Collected data entries:
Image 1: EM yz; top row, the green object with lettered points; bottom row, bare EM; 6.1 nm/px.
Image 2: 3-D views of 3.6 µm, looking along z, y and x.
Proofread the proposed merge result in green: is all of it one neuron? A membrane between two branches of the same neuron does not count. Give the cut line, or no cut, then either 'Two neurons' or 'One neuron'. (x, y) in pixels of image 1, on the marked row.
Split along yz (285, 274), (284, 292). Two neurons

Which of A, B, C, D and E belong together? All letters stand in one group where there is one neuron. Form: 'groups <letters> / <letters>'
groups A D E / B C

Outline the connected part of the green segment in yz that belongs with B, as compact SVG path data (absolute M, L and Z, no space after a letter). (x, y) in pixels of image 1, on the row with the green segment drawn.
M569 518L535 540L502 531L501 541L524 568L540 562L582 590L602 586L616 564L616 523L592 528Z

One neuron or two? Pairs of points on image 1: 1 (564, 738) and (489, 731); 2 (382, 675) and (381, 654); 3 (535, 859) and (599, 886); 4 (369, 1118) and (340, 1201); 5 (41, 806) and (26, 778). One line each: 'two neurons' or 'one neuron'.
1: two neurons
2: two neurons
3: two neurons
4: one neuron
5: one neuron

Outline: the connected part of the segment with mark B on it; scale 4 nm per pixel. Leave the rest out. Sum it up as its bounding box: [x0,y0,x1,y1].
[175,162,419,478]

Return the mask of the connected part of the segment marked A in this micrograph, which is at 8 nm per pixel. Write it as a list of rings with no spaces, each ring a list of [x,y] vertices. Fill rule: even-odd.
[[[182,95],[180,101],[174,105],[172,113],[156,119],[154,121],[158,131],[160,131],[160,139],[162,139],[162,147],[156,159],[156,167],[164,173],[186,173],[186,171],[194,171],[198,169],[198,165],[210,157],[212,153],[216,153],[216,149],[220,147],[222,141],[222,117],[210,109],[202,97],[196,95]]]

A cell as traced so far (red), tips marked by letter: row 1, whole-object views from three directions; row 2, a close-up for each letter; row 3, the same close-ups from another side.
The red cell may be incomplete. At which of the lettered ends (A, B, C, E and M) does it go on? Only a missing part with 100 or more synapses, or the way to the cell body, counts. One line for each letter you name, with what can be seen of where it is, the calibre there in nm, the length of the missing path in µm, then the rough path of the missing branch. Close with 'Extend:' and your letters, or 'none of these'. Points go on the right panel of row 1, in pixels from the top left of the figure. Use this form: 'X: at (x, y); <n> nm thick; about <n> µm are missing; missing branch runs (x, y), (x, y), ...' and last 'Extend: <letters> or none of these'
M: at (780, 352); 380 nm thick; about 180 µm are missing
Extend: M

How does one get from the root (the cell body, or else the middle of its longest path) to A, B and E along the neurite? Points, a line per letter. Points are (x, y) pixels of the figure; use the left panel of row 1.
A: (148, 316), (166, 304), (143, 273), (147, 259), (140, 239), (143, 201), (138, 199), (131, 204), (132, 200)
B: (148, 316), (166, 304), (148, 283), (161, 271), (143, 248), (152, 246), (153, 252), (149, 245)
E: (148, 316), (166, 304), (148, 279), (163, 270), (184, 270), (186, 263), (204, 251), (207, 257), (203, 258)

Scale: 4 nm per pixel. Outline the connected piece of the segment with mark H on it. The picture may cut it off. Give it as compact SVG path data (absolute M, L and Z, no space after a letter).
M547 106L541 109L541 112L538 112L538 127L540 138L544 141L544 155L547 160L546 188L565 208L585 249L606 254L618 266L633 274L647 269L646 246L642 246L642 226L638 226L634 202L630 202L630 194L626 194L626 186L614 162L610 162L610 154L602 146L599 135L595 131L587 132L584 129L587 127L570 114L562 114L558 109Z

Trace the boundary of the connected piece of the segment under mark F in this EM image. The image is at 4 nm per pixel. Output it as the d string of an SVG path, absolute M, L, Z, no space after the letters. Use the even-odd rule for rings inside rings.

* _Required action_:
Copy out the lines of the records above in which the string "views" appears.

* _Task result_:
Image 2: 3-D views of 3.6 µm, looking along z, y and x.
A cell as traced so far (red), tips marked by letter: row 1, whole-object views from three directions; row 2, a close-up for each letter; row 3, the same close-ups from another side.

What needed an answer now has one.